Shortly after Johannes Brahms met Robert and Clara Schumann in 1853, Robert Schumann published an article in an influential German music magazine announcing the arrival of a composer to watch. As Schumann wrote,  

Many a new significant talent has appeared on the scene; a new force in music seemed imminent, as witnessed by many aspiring artists of recent times, even though their work is known to a rather narrow circle only. I felt that in following the progress of these select ones with the keenest of interest, that one day there must suddenly emerge the one who would be chosen to express the most exalted spirit of the times in an ideal manner, one who would not bring us mastery in gradual stages but who, like Minerva, would spring fully armed from the head of Jove. And he has arrived—a youth at whose cradle the graces and heroes of old stood guard. His name is Johannes Brahms. 

Brahms was doubtless flattered by Schumann's characterization, but he was also concerned: “The public praise that you have deigned to bestow upon me will have so greatly increased the expectations of the musical world regarding my work that I do not know how I shall manage to do even approximate justice to it,” he wrote to Schumann shortly after the article's publication. “You will readily understand that I am straining every nerve to bring as little disgrace as possible on your name.” 

Living up to these expectations—both those of his supporters and those he placed on himself—was an issue Brahms dealt with for his entire career, especially when it came to writing symphonies. Brahms avoided the genre for years, composing several proto-symphonic works before finally producing his First Symphony—sometimes called “Beethoven’s Tenth”—at the ripe old age of 43. The symphony was worth the wait. As critic Eduard Hanslick proclaimed, “What symphony of the last thirty or forty years is even remotely comparable with those of Brahms?”  

While his First Symphony took nearly twenty years to compose, Brahms wrote his second in about a year—and its extroverted, lively character reflects the ease with which it was composed. Brahms attributed the work’s sunny mood to the surroundings in which he composed it—Pörtschach, an Austrian summer resort on Lake Wörth. Many regard the work as Brahms’s own “pastoral” symphony. “Pörtschach is an exquisite spot,” he wrote to his friends, “and I have found a lovely and apparently pleasant abode in the Castle! You may tell everybody just this; it will impress them. But I may add in parentheses that I have only two rooms in the housekeeper’s quarters. They could not get my piano up the stairs, it would have burst the walls.”

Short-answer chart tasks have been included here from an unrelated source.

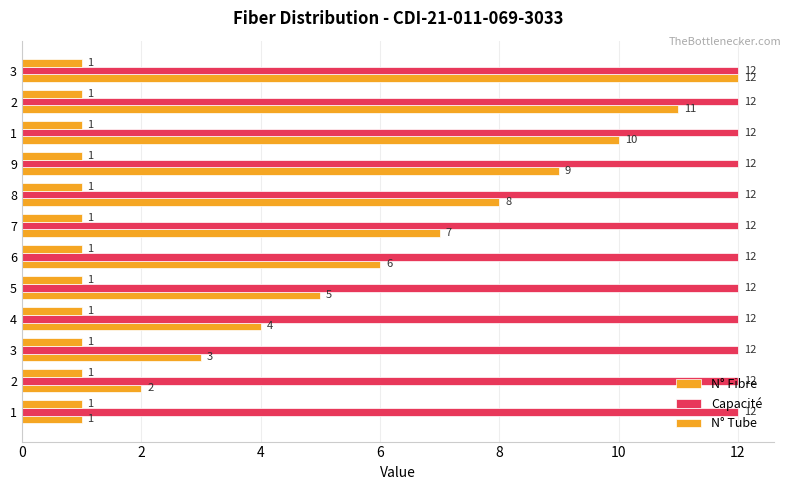

Count the number of data series in this chart.

3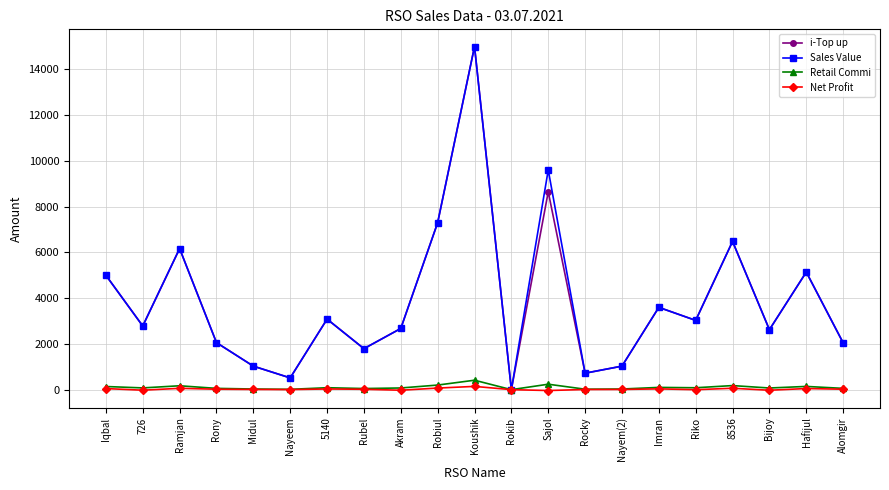

What is the label of the 20th point from the right?

726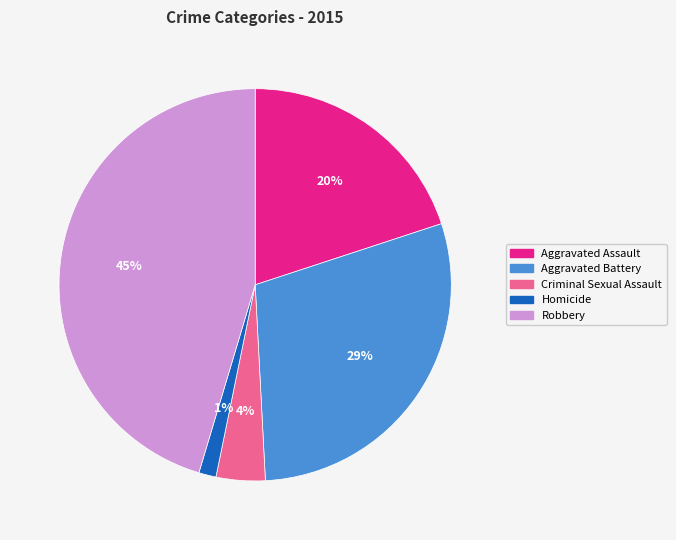

Is the sum of Homicide and Criminal Sexual Assault greater than half?

No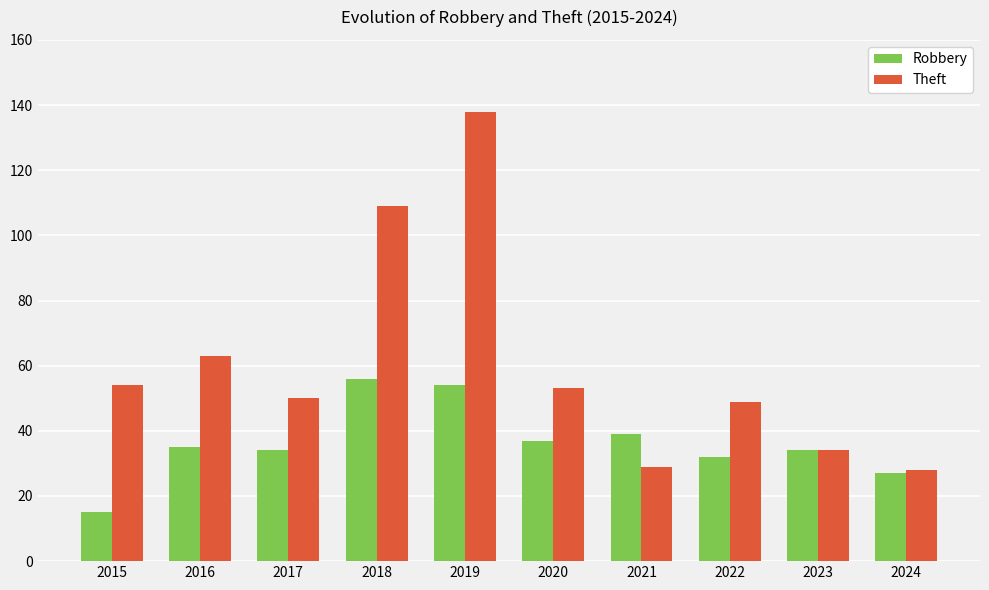

What is the lowest value of the Theft series?

28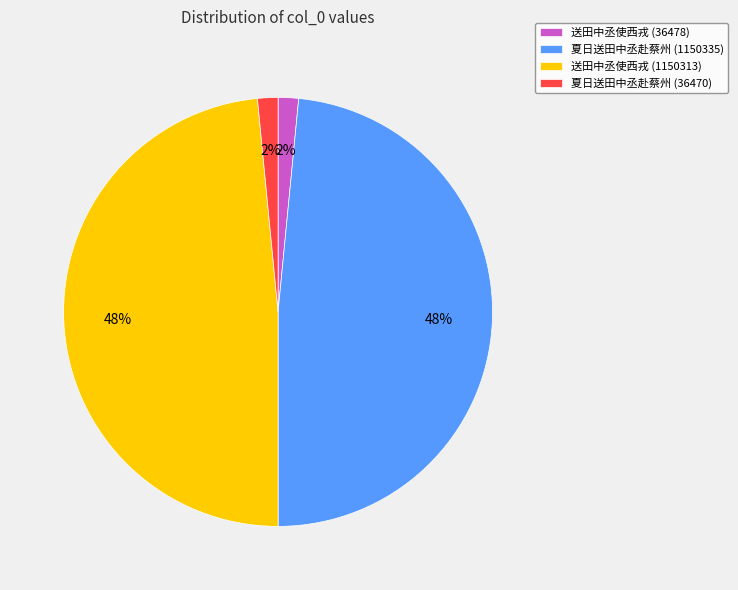

The 送田中丞使西戎 (36478) slice represents 2% of the pie. True or false?

True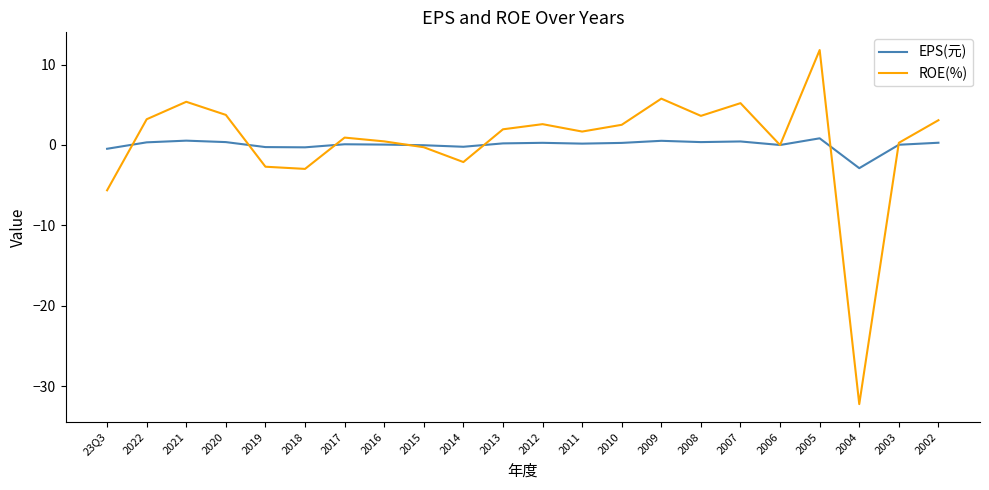

The value of ROE(%) at 2005 is 17.5. True or false?

False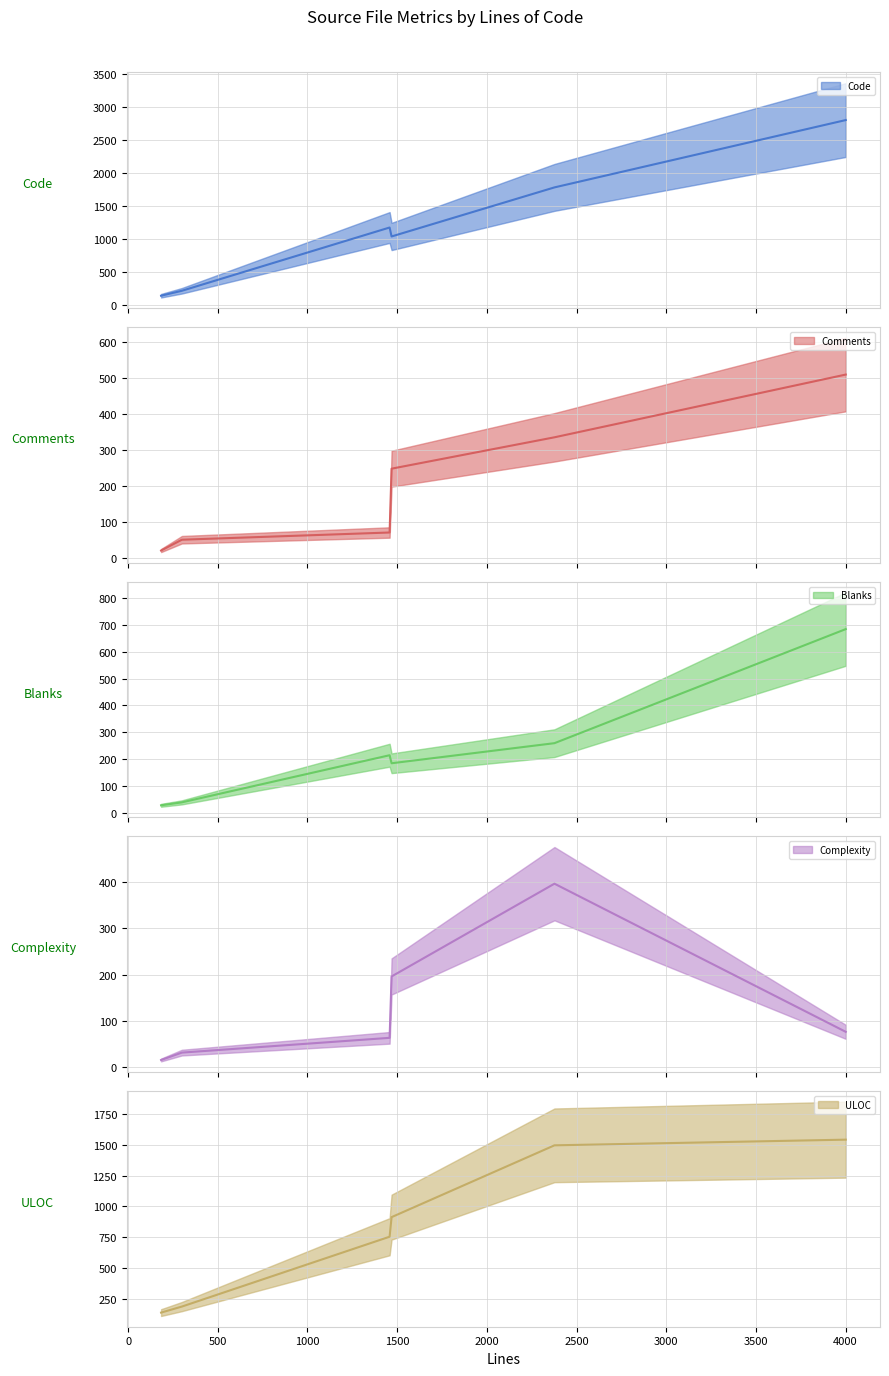

True or false: Complexity has more than 0 points higher than both neighbors.

True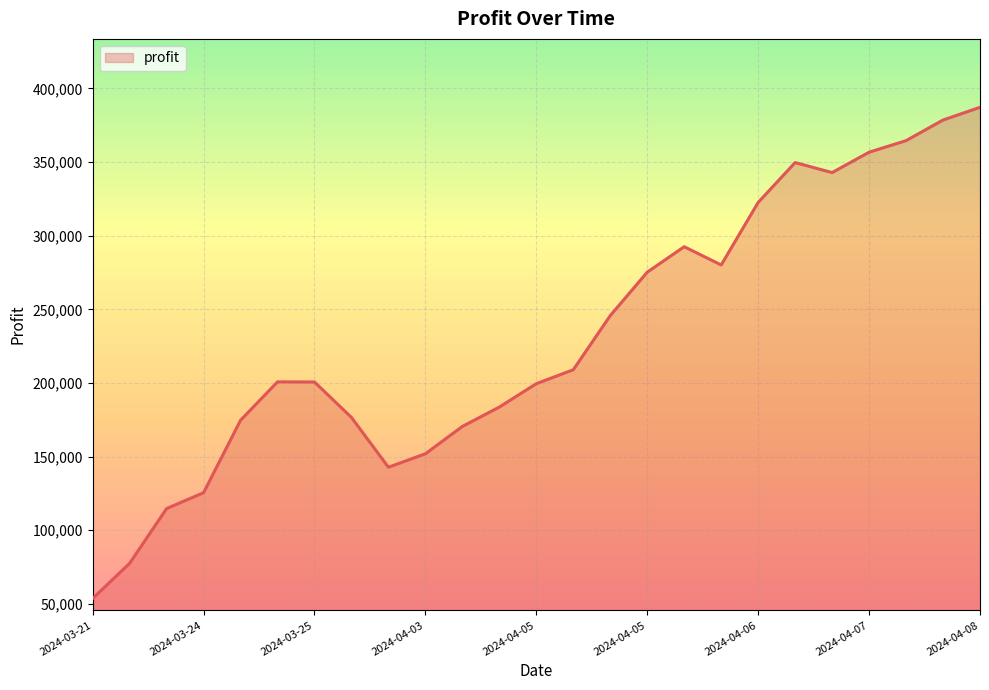

What is the difference between the maximum and minimum values?

333545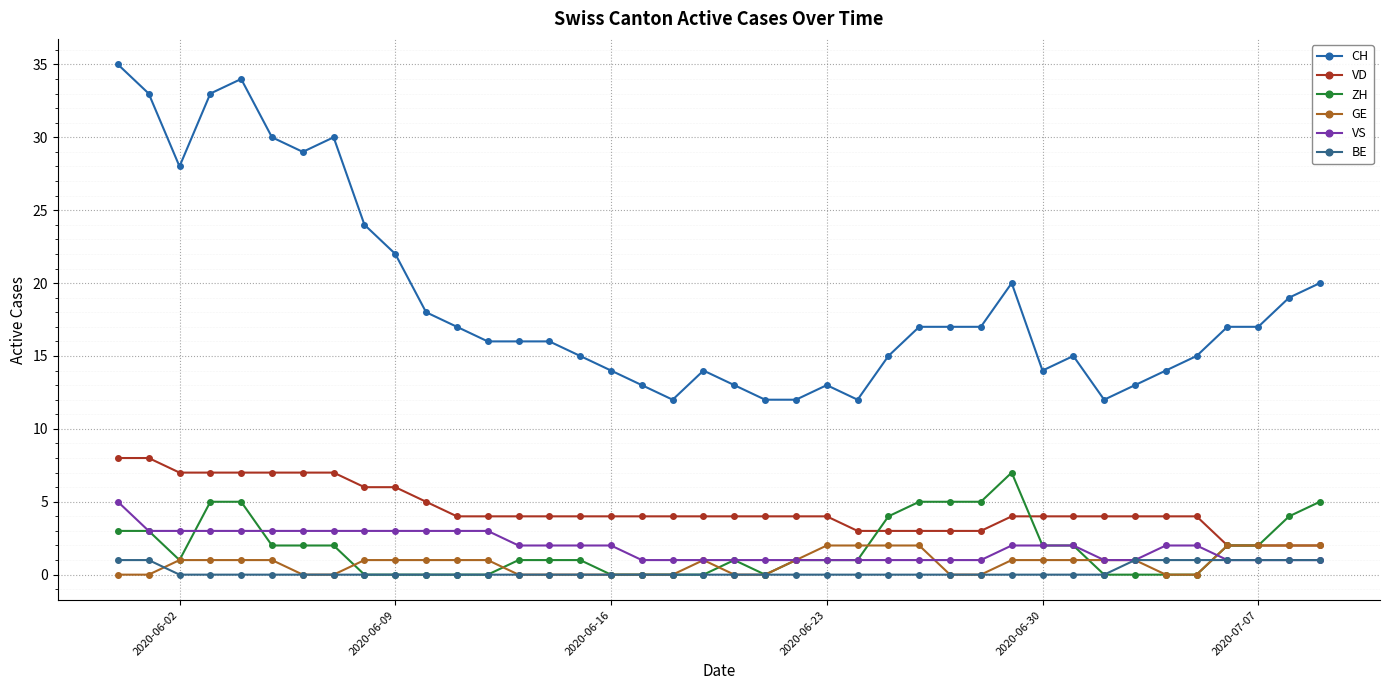

True or false: CH and GE cross at least once.

False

The first movement, marked Allegro non troppo, begins peacefully before exploding in a profusion of earnest melodic development, while the contrasting second theme recalls his famous “Cradle Song.” The ensuing Adagio non troppo is characteristically rapturous, written in a straightforward three-part form that pushes the lush melody to the foreground. After an unapologetically bucolic third movement, marked Allegro grazioso, quasi andantino, a bustling Allegro con spirito—nearly heroic in tone—propels the work to a triumphant close.